For the first time a textbook now exists incorporating the art history of Latin America from the earliest Indian clay and stone representations to the most recent movements in painting, sculpture, and architecture. Previous surveys, almost all by outsiders, have concentrated on national art histories or, when they attempt a continental scope, on either the pre-Columbian (e.g. Bushnell, 1965) or the Colonial (Angulo Íñiguez, 1945-1956). Some writers have dealt with both epochs as independent studies (Kelemen, 1943, 1951, 1969; Kubler, 1962; Kubler and Soria, 1959). No one has ever published a unified art history of the National period, although Catlin and Grieder’s catalog (1966) of the Yale traveling exhibition provides the material for such a history.
A new book by Leopoldo Castedo, written in Spanish but first published in translation, brings together this previously separated material into one small book. Although an outsider by birth (Spaniard), he is a Chilean citizen, and thus can see both the similarities and differences among the traditions of the various republics. His background with the diplomatic corps has not only endowed him with intellectual agility and verbal facility, but has also graced his work with a refreshing lack of pedantry.
Now chairman of the Art Department at Stony Brook (S.U.N.Y.), he is an exciting and witty teacher, whose book gives the impression of a series of lectures, transcribed verbatim and peppered with lively but imprecise descriptions and stimulating but unproved relationships. Virtually every statement in the book is a challenge to thought; yet hardly a paragraph passes without some debatable point. One soon tires of the injudicious superlatives: most famous, best, first, greatest, etc. But used as counterpoint to the lectures of a competent professor, Castedo’s text might effectively stimulate student discussion and inquiry.

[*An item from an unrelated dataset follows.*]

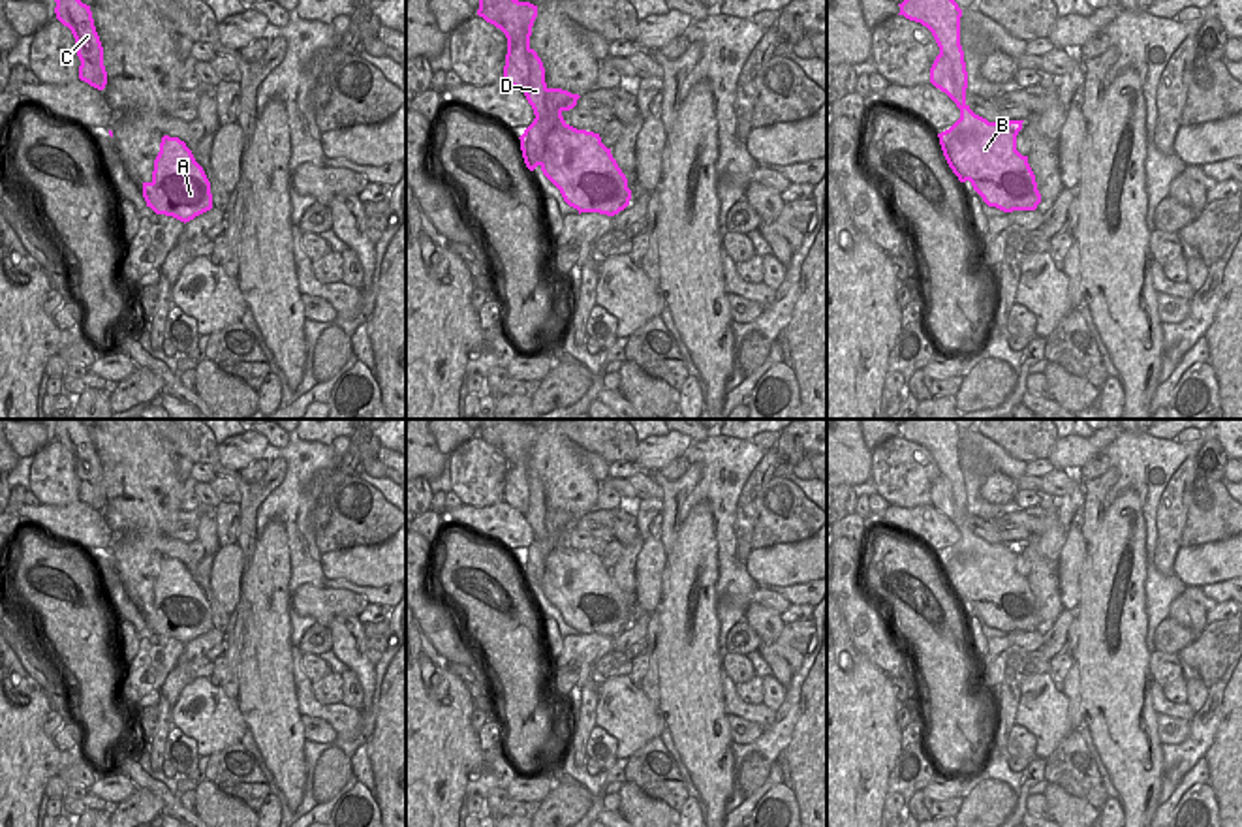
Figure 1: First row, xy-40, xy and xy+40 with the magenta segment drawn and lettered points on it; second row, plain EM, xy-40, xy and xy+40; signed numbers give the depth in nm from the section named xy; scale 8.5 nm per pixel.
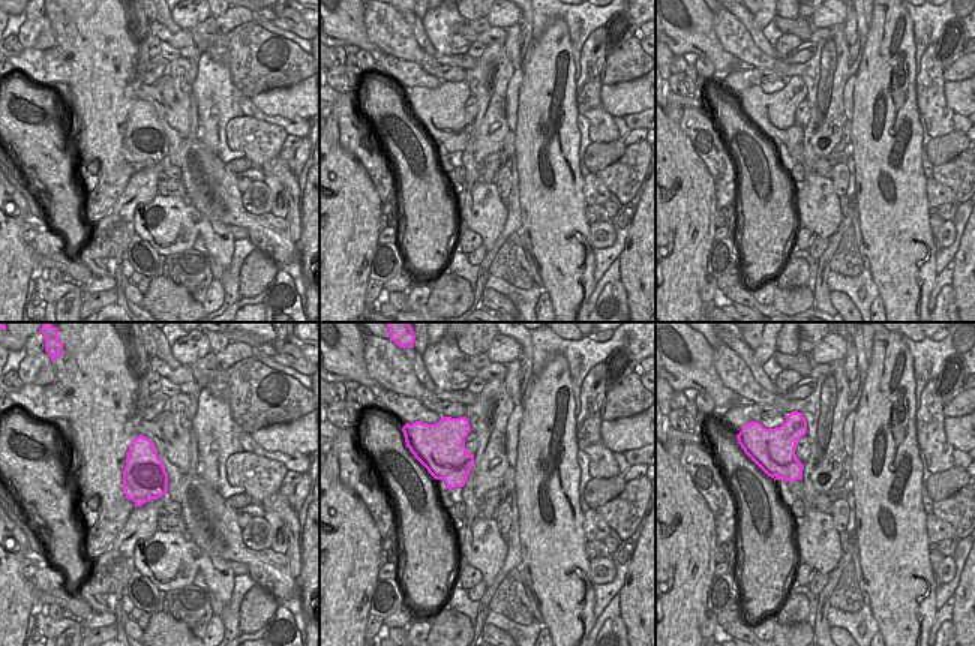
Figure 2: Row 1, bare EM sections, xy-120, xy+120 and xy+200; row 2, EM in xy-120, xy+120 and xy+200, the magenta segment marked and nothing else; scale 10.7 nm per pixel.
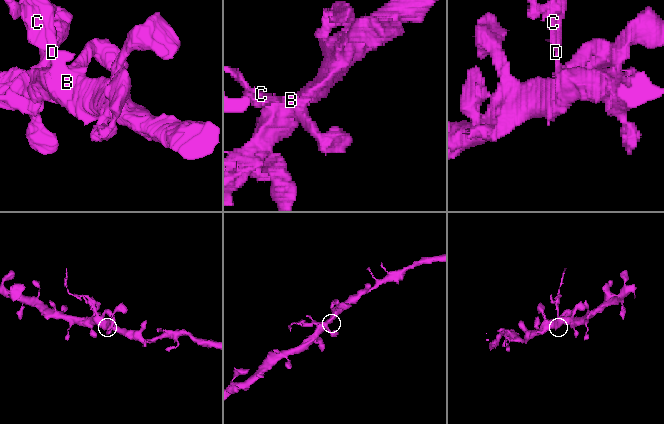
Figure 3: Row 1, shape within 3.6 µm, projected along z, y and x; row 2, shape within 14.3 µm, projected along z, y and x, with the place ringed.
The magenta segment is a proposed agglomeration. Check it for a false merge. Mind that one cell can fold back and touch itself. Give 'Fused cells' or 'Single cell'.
Fused cells.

Perhaps a tendency to oversimplify is an inherent weakness of a short survey on such a complex subject. That failing is most acute in Castedo’s first section on pre-Columbian styles, since many of them were essentially unrelated and defy easy characterization. The Iberian conquests absorbed the indigenous diversity into a relatively unified culture, making possible Castedo’s second and best section, on Colonial art history. In the final section, on Latin American art since Independence, the complexities caused by political fragmentation occasionally obscure the similarity in artistic styles uniting the vast region. Throughout the post-Conquest period, Latin American art is unintelligible without a knowledge of Western artistic trends, which are scarcely mentioned in this brief book.
The leitmotif of the text is the persistence of Indian styles, themes, and techniques throughout the history of Latin American art. An interesting thread to follow, it helps tie together many seemingly unrelated periods and regional styles. However, the apparent victory of mestizaje over Iberian artistic imperialism chronicled in this book is largely a triumph of Castedo’s agile mind over qualities common to provincial art. Notwithstanding the book’s defects, none of which is serious, its low price and 224 illustrations, many in color, guarantee its wide acceptance as a textbook.
The second book under review, by Francisco Bullrich, could form an addendum to Castedo’s last chapter on the new architecture. In fact, many of Bullrich’s references to prewar buildings and architects force the reader to consult other books such as Castedo’s. Yet the limited scope of the Bullrich book allows more detailed coverage of the material and more carefully shaded observations. As a native Argentine, Bullrich is aware of the great differences among the various Latin American countries, yet he tries to “present the architects and their works, not according to their nationality, but in relation to the problems which are now being confronted in this area of the world” (p. 11). Nevertheless, he correctly stresses the dynamic architectural milieu in Brazil, Mexico, and Argentina. As a practicing architect who designed one of the illustrated buildings in partnership with his lovely late wife Alicia, the young author has an accurate sense of the personal decisions faced by each designer and the complex interrelation of theory, precedent, and personal inspiration which leads each individual to a particular solution of a specific problem.
Bullrich relies a great deal on the 125 handsome black-and-white photographs to present the range of architectural solutions to problems and show many facets of a particularly important building The spare text, squeezed in among the illustrations, comments critically on specific works of architecture and planning, but it lacks a single thread to tie together the various national and iconographie themes. History in the making is always the most difficult to write, and Bullrich is too close to the living reality of architectural creation to force the many works from many lands into stylistic compartments.